Medical oxygen is used as therapy or life support for various conditions.
Oxygen is used for both industrial and medical purposes. Medical oxygen is used in a variety of settings, such as hospitals, clinics, and homes.
Medical oxygen is used as life support:
- For patients who cannot breathe in oxygen from the atmospheric air on their own.
- During surgery.
- During emergency medical conditions.
- In the form of oxygen therapy.
- For premature babies with immature lung function.
As the U.S. Food and Drug Administration regulates medical oxygen, it is delivered as high purity oxygen, devoid of any contaminants, such as other gases. You only get it after a prescription from your hospital or doctor to order medical oxygen.
Not everyone requires the same quantity and flow of oxygen. And so, your doctor decides how much you need.
When do you need oxygen therapy? 10 medical conditions
Oxygen therapy can be used for a short period, a long time, or even a lifetime for low oxygen blood levels (hypoxemia).
The therapy is delivered as supplemental oxygen and may be used to improve the oxygen intake in medical conditions such as:
- Chronic obstructive pulmonary disease
- Pulmonary fibrosis (severe scarring of the lung tissue)
- A severe asthma attack (status asthmaticus)
- Acute respiratory distress syndrome (ARDS)
- Pulmonary edema (swollen lungs due to build-up of fluid in the lungs)
- Cystic fibrosis (a genetic disorder that causes the formation of cysts in multiple organs of the body, most commonly the lungs and pancreas)
- Viral infections such as COVID-19 with ARDS and an inability to maintain O2 saturation
- Interstitial lung disease (a large group of lung disorders that causes progressive scarring of the lung)
- Sleep apnea (frequent episodes of cessation of breathing during sleep)
Oxygen therapy treatment increases the amount of oxygen your lungs receive and deliver to your blood.
What are the signs and symptoms of low oxygen blood levels?
Low levels of oxygen in your blood can give rise to many signs and symptoms depending on its severity.
These signs and symptoms include:
- Headache (mild to severe)
- Shortness of breath
- Rapid heartbeat
- Cyanosis (bluish discoloration of skin, fingernails, and lips)
Not having enough blood oxygen levels results in inadequate oxygen supply to the organs and other structures of the body. If left untreated for a long time, it can end up damaging the brain or heart.
What are the types of oxygen therapy?
You can receive oxygen therapy in any of the ways, including:
- From tubes resting in your nose
- Via a face mask
- From a tube placed in your trachea (windpipe) by creating a small opening in your throat
Oxygen is stored as a gas or liquid in special tanks, referred to as oxygen tanks. Liquid tanks are widely used in hospitals, whereas cylinders or small tanks containing compressed oxygen gas can be used as portable devices for home use. These tanks will require refills depending on your requirements.

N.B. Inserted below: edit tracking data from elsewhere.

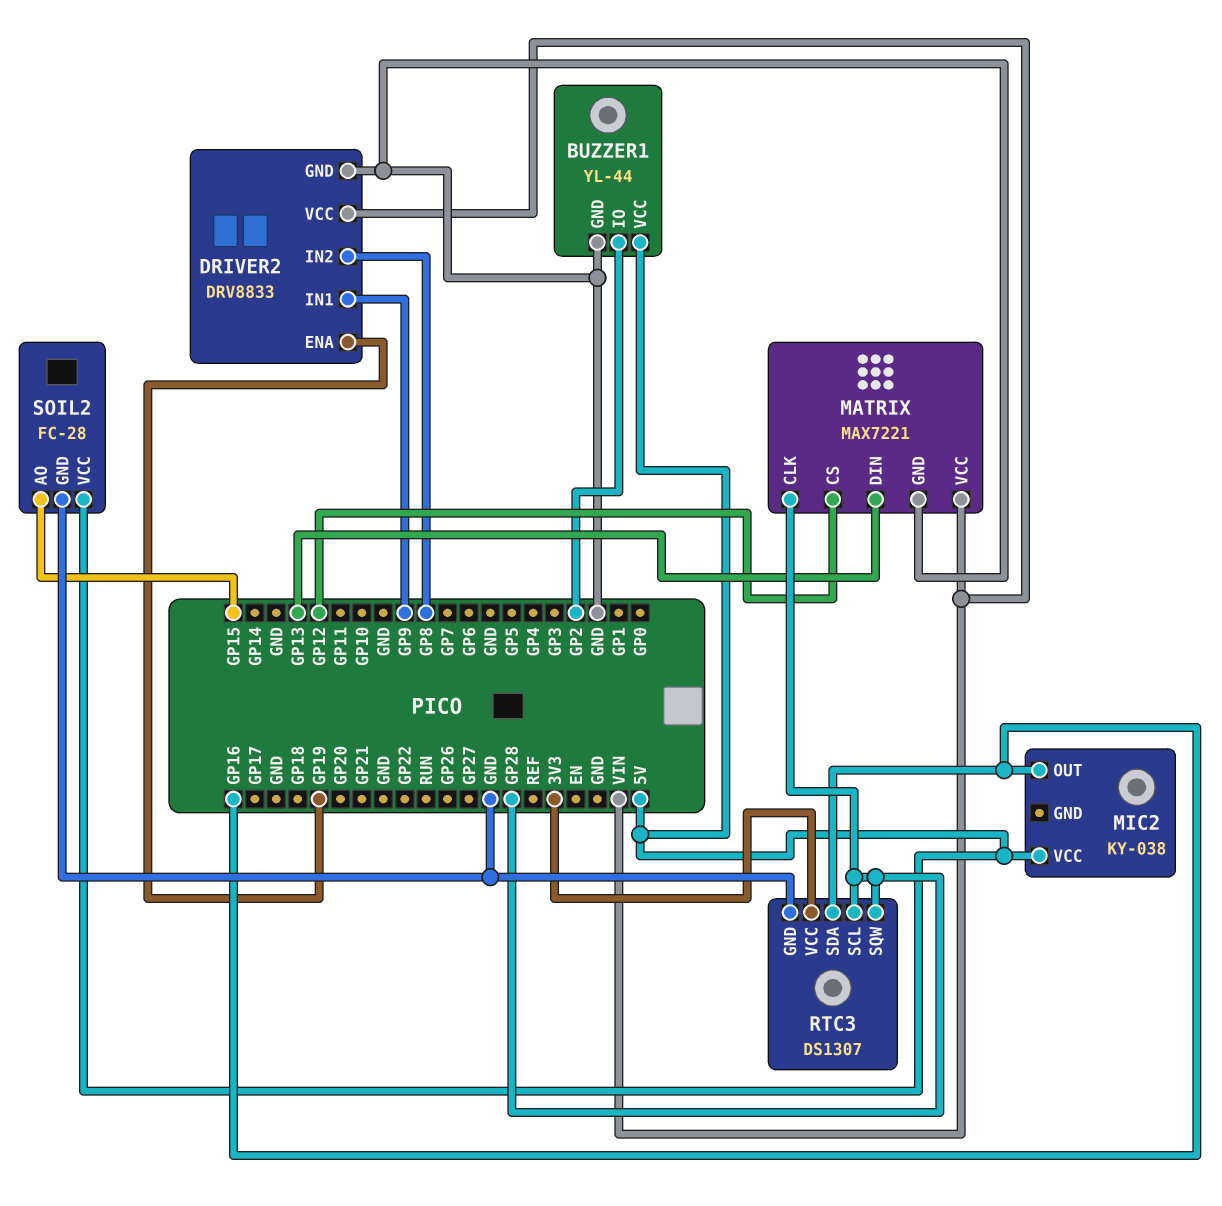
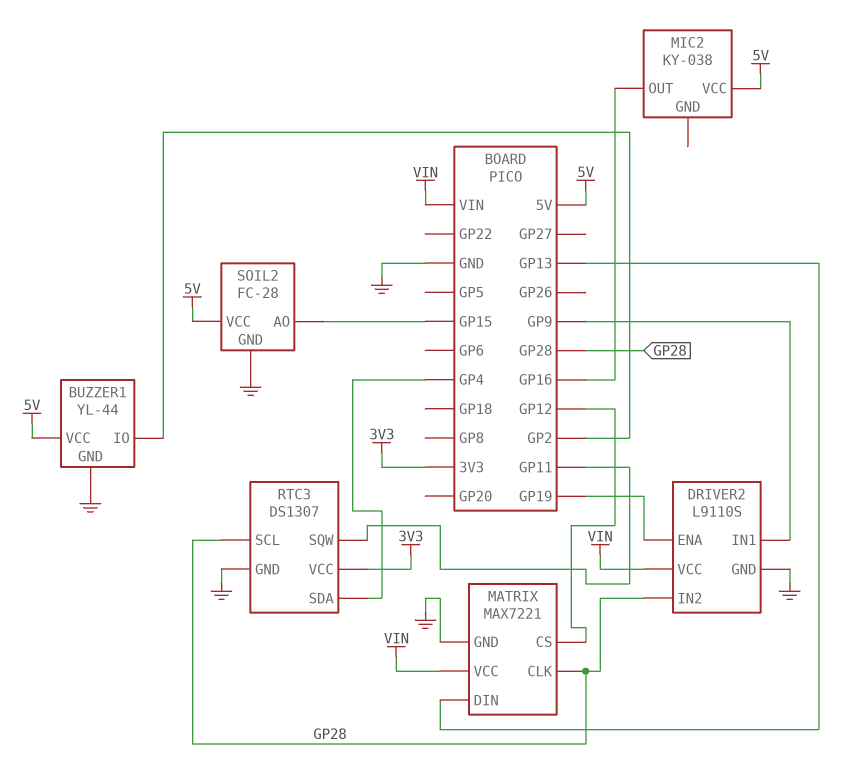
DRIVER2: DRV8833 -> L9110S
DRIVER2 pin IN2: GP8 -> GP28
RTC3 pin SDA: GP16 -> GP4
RTC3 pin SQW: GP28 -> GP11

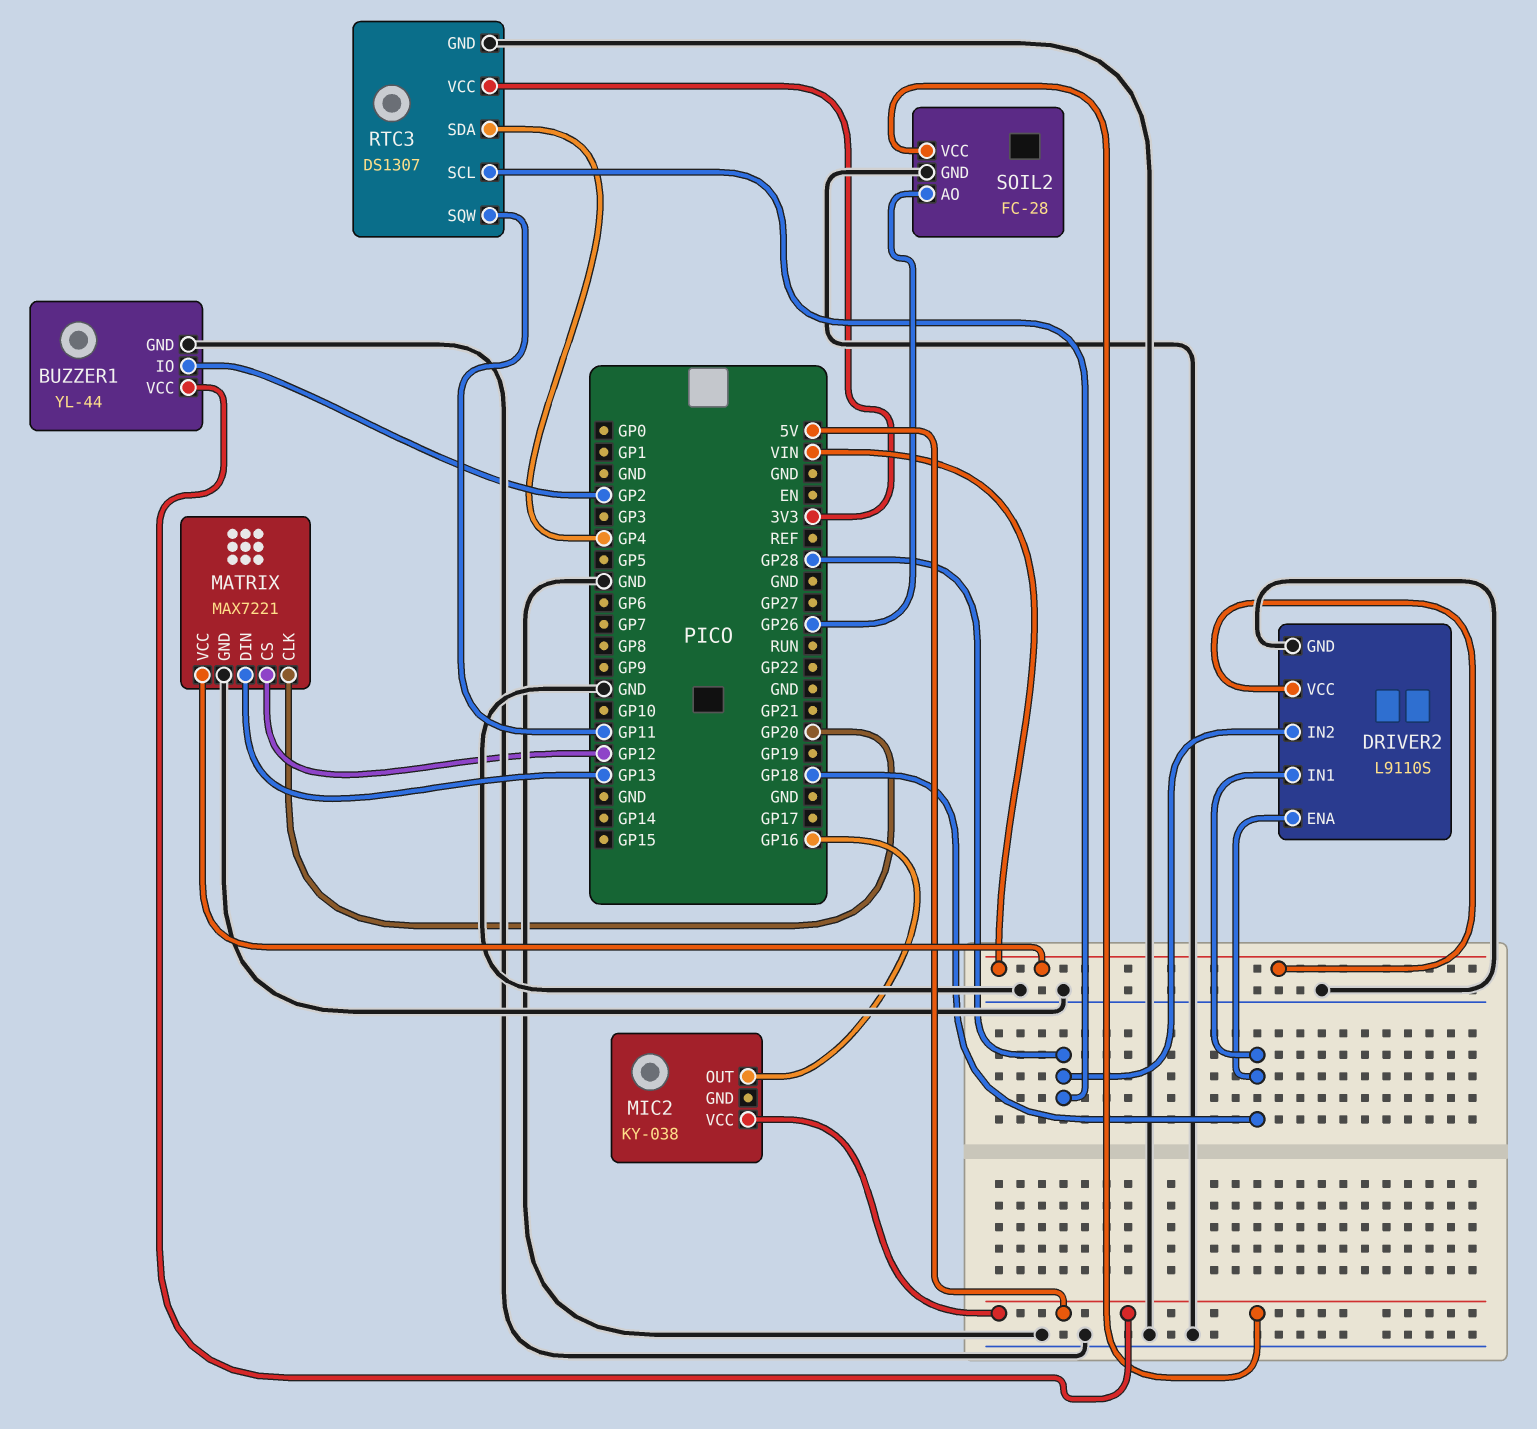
DRIVER2 pin ENA: GP19 -> GP18
DRIVER2 pin IN1: GP9 -> GP18
MATRIX pin CLK: GP28 -> GP20
SOIL2 pin AO: GP15 -> GP26

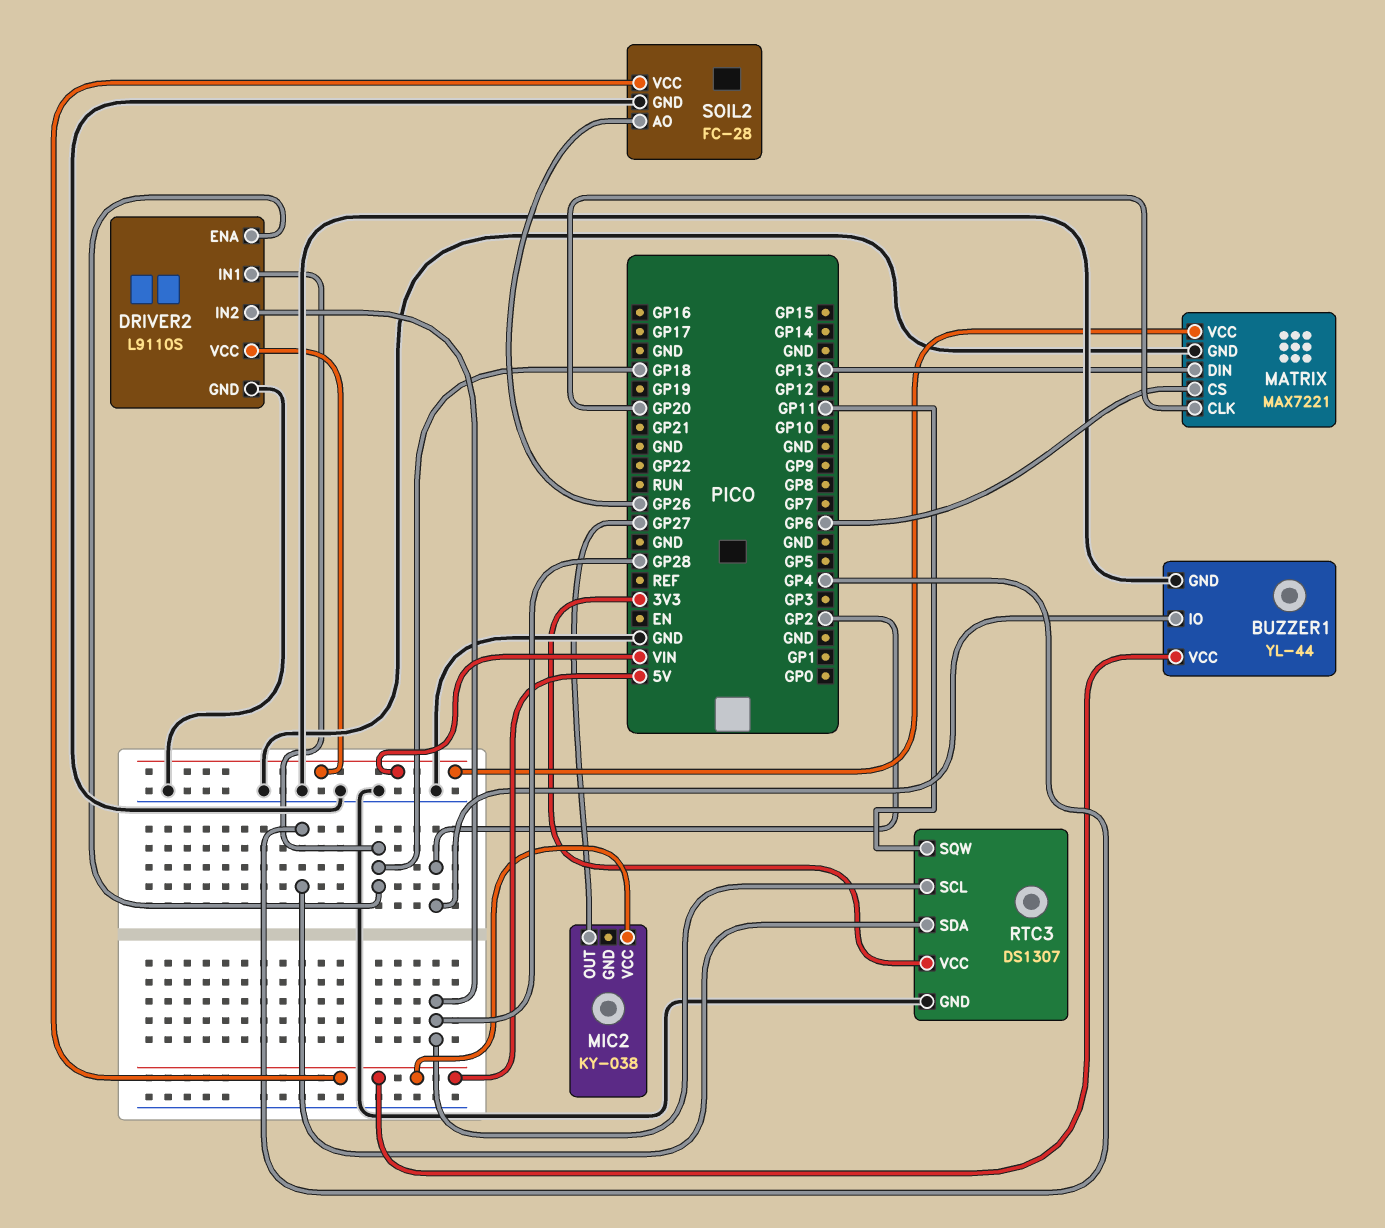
MATRIX pin CS: GP12 -> GP6
MIC2 pin OUT: GP16 -> GP27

Another way to use oxygen therapy at home is with the help of an oxygen concentrator, which works by pulling oxygen out of the air quickly for instant usage. Like oxygen tanks, these do not require constant refills. These are mostly preferred for home use of oxygen therapy.
Can oxygen therapy be harmful?
Oxygen therapy is generally safe for most people, but it can cause some side effects, such as:
The use of oxygen comes with the risk of catching fire. Therefore, you should be careful and never smoke or use flammable materials (such as a cigar lighter) when near an oxygen supply.